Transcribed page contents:
◆ ◆ ◆ ◆ ◆
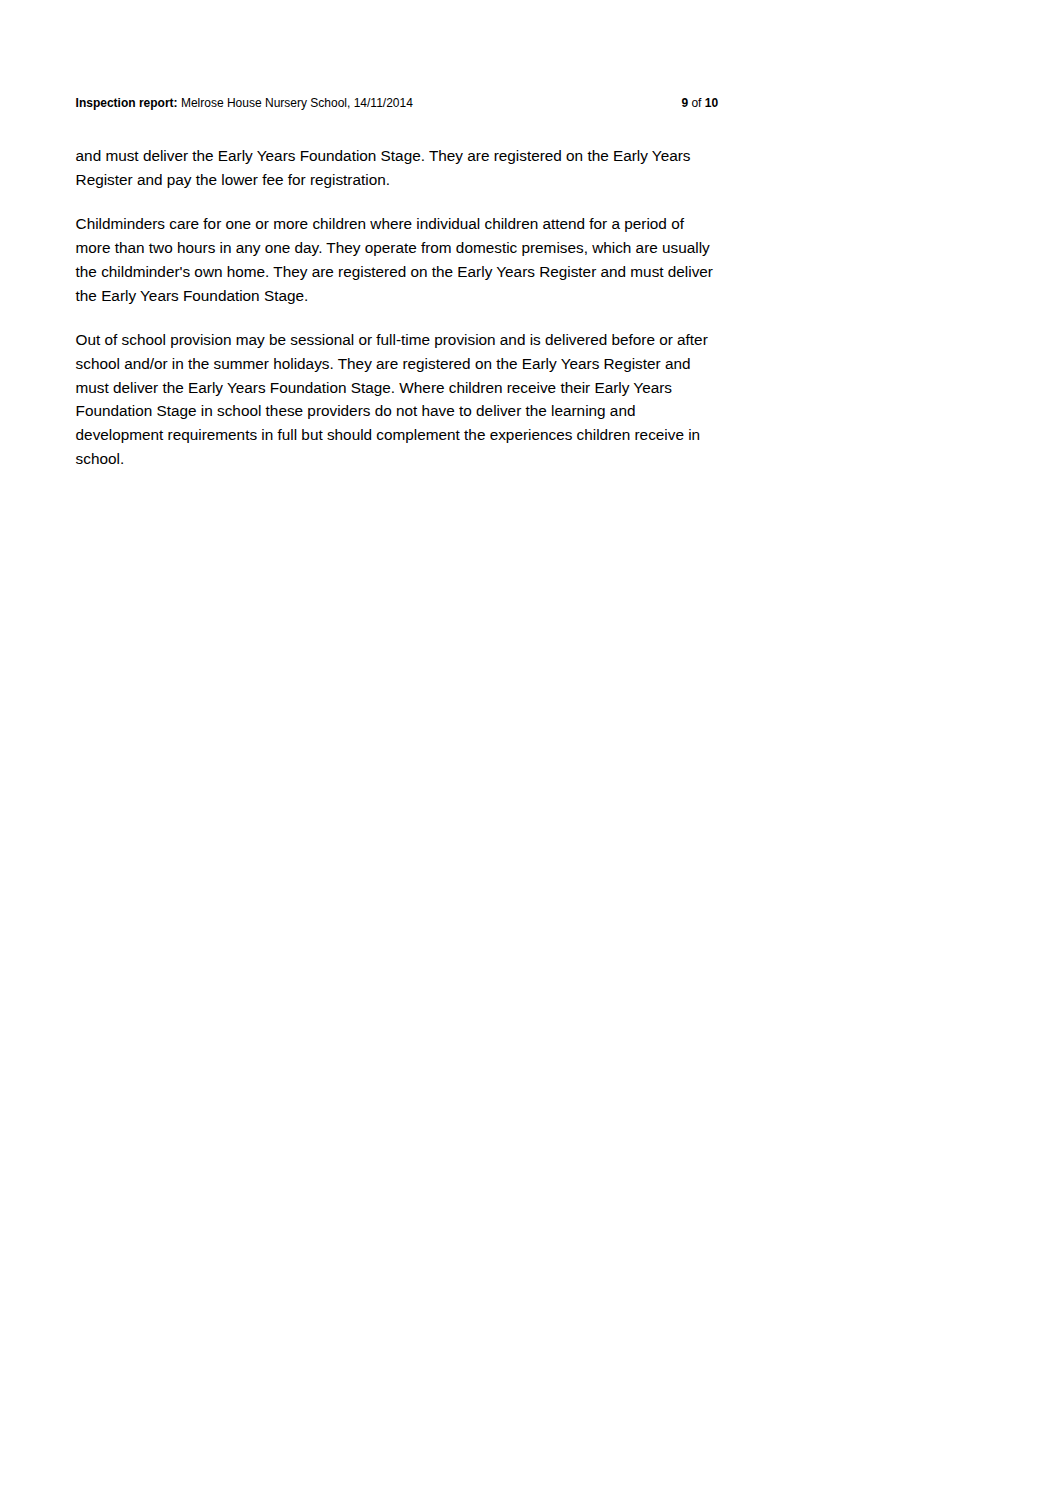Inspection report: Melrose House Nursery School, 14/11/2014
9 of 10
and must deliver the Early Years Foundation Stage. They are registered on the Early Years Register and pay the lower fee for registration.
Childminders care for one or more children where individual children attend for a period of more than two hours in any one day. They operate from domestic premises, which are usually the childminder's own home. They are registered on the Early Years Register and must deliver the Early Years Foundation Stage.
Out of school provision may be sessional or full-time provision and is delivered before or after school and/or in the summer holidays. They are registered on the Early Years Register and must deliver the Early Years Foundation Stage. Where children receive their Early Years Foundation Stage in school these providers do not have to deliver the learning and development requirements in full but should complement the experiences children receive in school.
◆ ◆ ◆ ◆ ◆
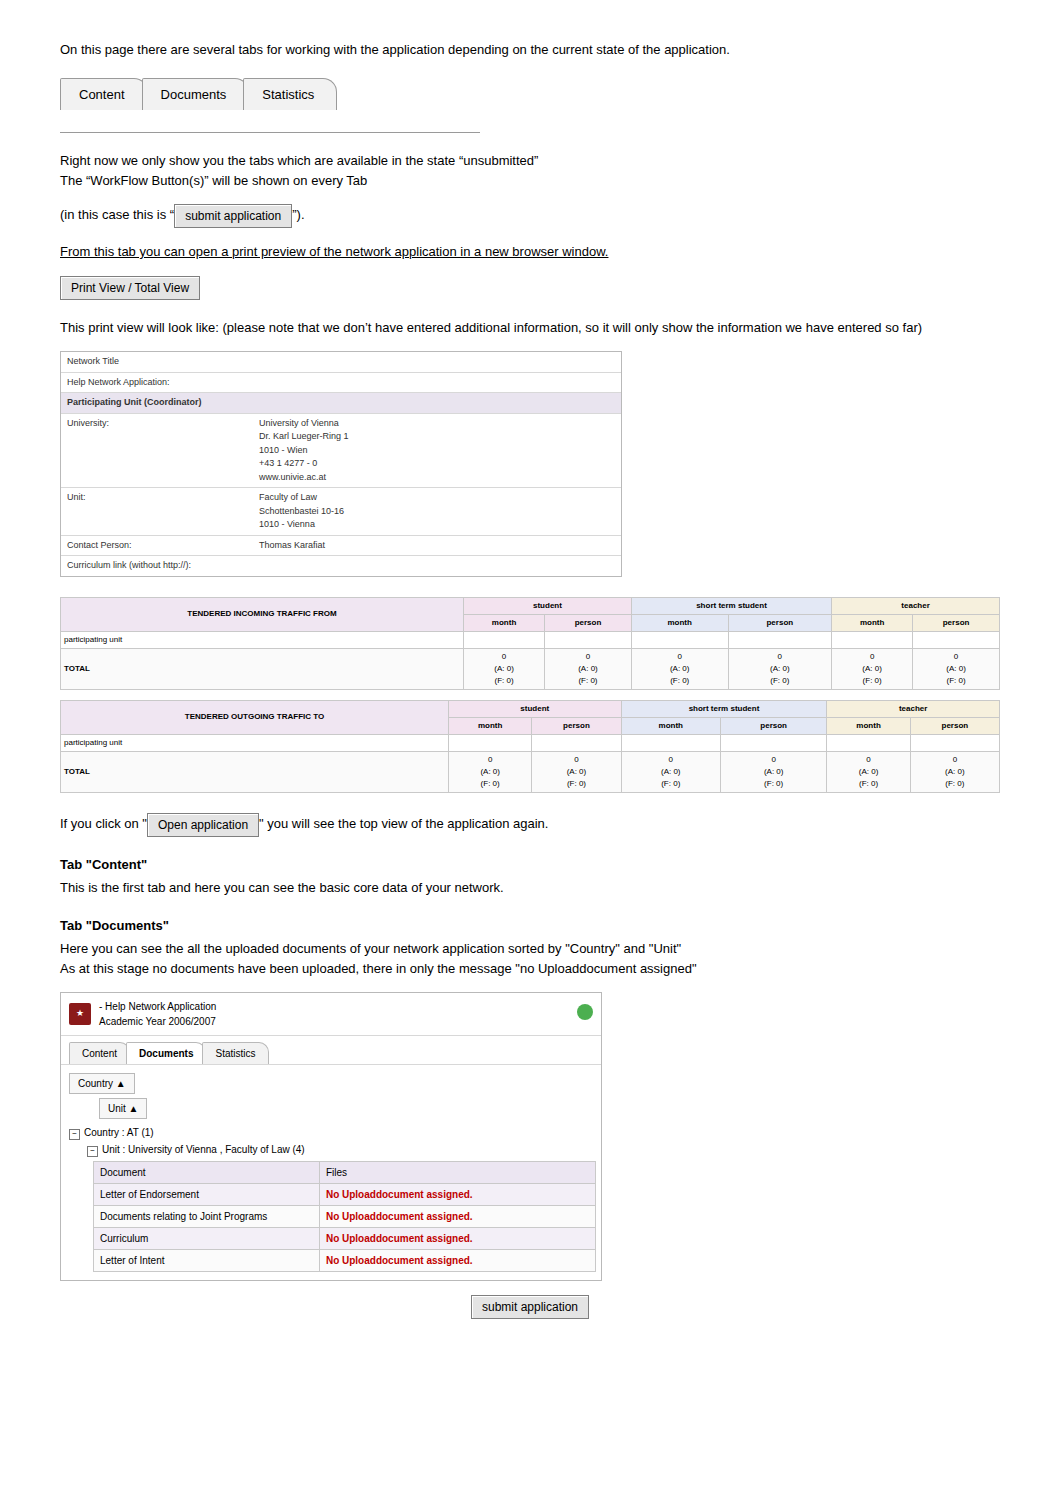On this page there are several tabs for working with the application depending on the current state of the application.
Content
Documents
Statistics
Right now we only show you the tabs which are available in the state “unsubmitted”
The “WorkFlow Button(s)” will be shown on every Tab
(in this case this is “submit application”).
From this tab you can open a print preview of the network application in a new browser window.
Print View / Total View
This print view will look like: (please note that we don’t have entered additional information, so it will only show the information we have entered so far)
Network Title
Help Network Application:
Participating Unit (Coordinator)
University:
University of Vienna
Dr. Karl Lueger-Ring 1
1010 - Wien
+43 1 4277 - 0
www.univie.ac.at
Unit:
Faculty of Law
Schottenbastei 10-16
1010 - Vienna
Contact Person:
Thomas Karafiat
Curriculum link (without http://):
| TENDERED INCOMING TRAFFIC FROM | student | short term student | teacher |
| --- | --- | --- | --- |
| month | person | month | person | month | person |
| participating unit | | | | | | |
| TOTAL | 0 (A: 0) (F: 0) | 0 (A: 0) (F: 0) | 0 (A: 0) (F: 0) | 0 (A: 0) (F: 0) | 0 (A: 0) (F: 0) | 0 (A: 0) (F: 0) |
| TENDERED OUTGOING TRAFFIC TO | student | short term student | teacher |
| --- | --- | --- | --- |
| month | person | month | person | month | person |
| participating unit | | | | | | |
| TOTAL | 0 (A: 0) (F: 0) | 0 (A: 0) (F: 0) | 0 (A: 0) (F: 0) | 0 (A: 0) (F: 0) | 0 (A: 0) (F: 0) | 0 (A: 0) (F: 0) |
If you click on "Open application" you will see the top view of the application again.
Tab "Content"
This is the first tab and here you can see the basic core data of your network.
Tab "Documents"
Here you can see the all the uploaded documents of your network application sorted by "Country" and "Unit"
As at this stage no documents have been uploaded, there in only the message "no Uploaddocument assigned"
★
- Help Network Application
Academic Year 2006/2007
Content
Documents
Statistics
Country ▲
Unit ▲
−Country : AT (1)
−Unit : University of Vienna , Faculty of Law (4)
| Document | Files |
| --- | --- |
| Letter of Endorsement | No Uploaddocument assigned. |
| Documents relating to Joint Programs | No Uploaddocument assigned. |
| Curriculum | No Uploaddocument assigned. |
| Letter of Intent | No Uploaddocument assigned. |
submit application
◆ ◆ ◆ ◆ ◆
**Task item:** From the records above, copy exactly the stretch from the line holding "Inspection report: Melrose" through the line holding "Childminders care for", both ends included, without the pictures.

**Reply:**
Inspection report: Melrose House Nursery School, 14/11/2014
9 of 10
and must deliver the Early Years Foundation Stage. They are registered on the Early Years Register and pay the lower fee for registration.
Childminders care for one or more children where individual children attend for a period of more than two hours in any one day. They operate from domestic premises, which are usually the childminder's own home. They are registered on the Early Years Register and must deliver the Early Years Foundation Stage.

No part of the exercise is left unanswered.